→ **Exercise instructions**
Going through the entries below, find how many lines hold "covariates", then give that number alone.

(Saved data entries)
:::::

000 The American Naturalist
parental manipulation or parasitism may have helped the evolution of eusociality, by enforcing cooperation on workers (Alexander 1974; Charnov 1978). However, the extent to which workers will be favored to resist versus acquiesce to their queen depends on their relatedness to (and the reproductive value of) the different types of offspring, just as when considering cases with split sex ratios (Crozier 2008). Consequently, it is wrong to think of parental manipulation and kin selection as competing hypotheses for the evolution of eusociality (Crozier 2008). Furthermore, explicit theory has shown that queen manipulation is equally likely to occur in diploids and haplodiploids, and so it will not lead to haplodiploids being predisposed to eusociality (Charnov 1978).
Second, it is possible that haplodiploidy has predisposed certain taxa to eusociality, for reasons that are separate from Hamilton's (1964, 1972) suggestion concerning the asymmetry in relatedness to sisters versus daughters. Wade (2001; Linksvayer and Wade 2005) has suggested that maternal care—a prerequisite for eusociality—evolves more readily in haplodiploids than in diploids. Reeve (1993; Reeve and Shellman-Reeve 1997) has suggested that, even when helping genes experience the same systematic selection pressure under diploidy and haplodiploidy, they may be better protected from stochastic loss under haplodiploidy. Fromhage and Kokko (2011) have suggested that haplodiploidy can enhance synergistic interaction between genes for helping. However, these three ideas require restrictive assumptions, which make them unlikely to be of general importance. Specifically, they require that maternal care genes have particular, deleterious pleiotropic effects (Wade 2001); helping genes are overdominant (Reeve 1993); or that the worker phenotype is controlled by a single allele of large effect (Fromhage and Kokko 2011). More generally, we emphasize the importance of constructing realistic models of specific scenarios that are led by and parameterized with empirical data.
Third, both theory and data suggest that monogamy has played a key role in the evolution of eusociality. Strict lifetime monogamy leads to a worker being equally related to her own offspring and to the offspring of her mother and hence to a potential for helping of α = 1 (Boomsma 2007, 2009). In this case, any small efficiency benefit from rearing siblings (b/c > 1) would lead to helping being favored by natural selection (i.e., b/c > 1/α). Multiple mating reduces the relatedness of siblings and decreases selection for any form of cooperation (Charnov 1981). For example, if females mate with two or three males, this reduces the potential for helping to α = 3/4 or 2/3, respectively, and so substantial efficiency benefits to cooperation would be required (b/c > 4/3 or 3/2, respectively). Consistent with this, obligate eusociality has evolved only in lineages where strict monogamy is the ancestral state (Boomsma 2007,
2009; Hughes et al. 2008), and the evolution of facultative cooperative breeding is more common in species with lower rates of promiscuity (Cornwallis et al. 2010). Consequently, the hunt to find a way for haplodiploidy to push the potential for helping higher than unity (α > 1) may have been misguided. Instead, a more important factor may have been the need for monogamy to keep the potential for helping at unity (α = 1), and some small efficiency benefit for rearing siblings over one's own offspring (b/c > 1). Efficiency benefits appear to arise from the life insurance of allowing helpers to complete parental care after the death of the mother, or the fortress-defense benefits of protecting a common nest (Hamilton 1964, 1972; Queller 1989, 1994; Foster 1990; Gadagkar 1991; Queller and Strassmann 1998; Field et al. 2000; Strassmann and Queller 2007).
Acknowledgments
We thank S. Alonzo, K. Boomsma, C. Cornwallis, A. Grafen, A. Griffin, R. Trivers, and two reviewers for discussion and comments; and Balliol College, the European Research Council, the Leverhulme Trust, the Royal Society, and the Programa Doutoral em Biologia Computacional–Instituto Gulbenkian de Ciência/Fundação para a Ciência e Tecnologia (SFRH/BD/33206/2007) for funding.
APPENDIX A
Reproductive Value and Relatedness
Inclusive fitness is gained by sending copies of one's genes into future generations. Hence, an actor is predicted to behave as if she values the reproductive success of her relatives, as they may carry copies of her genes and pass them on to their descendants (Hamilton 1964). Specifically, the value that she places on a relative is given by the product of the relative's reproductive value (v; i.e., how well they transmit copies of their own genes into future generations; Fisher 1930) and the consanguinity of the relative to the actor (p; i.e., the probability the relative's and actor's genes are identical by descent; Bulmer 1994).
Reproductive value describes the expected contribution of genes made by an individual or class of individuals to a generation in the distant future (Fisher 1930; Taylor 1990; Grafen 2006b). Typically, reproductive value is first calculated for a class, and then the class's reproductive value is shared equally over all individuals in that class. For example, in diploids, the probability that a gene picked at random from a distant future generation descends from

:::::

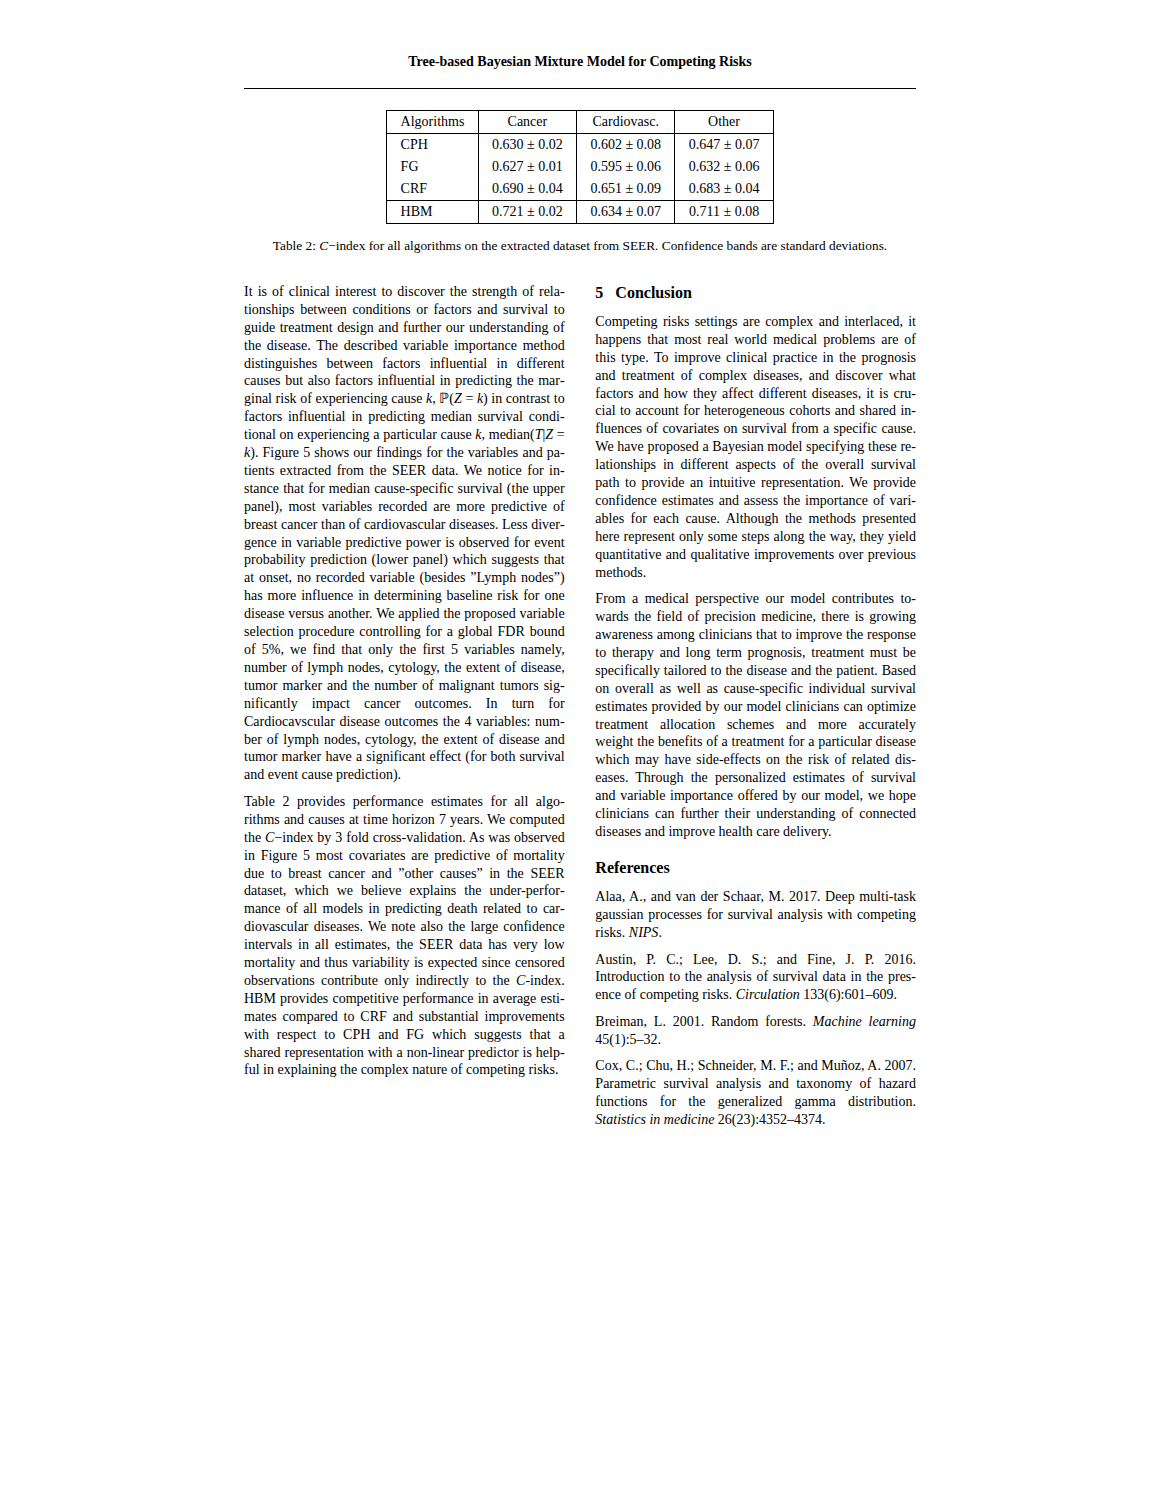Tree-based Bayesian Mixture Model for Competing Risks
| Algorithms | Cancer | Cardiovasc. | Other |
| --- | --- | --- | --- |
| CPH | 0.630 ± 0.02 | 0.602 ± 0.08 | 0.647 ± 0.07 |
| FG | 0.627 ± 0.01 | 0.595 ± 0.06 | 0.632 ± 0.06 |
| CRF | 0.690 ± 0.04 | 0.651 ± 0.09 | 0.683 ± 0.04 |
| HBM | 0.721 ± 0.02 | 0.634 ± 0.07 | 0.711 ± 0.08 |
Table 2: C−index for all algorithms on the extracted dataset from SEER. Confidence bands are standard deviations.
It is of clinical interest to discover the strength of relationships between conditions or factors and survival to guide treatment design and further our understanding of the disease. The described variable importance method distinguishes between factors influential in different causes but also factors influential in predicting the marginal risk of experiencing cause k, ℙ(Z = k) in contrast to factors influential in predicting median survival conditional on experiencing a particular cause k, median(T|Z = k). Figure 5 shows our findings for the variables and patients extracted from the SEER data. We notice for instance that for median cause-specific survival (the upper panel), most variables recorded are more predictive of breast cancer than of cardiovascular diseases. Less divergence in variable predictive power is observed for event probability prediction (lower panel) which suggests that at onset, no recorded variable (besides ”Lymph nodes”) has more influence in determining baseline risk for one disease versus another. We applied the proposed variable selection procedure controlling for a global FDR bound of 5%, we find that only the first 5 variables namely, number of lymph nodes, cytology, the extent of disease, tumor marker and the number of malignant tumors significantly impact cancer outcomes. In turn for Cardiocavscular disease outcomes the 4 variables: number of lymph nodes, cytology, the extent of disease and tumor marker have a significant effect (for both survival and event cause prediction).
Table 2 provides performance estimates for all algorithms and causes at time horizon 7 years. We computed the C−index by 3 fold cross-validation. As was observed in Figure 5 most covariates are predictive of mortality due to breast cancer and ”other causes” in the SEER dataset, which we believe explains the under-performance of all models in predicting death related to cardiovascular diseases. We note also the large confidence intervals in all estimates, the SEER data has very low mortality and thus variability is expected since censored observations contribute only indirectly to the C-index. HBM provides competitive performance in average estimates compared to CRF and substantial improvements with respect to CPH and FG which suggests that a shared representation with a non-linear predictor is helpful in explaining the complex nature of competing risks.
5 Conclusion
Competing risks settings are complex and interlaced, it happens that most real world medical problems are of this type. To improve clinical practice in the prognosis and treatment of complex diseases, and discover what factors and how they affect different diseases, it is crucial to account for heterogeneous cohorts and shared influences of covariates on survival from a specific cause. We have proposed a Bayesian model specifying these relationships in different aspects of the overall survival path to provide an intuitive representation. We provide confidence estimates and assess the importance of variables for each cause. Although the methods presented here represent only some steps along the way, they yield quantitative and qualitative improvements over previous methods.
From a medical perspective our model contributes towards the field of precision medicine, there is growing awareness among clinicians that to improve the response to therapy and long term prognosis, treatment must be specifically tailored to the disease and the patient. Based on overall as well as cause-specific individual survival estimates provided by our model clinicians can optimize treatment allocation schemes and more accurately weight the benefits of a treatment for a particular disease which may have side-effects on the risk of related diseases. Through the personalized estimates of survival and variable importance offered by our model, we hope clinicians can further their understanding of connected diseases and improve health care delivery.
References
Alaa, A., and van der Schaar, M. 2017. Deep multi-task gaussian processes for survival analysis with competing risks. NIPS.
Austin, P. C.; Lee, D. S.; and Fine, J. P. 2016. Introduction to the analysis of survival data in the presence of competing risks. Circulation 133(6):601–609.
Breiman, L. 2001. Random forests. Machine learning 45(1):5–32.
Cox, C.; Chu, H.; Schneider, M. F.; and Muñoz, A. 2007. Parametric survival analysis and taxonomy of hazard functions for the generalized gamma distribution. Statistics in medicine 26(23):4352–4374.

:::::

→ **Written answer**
2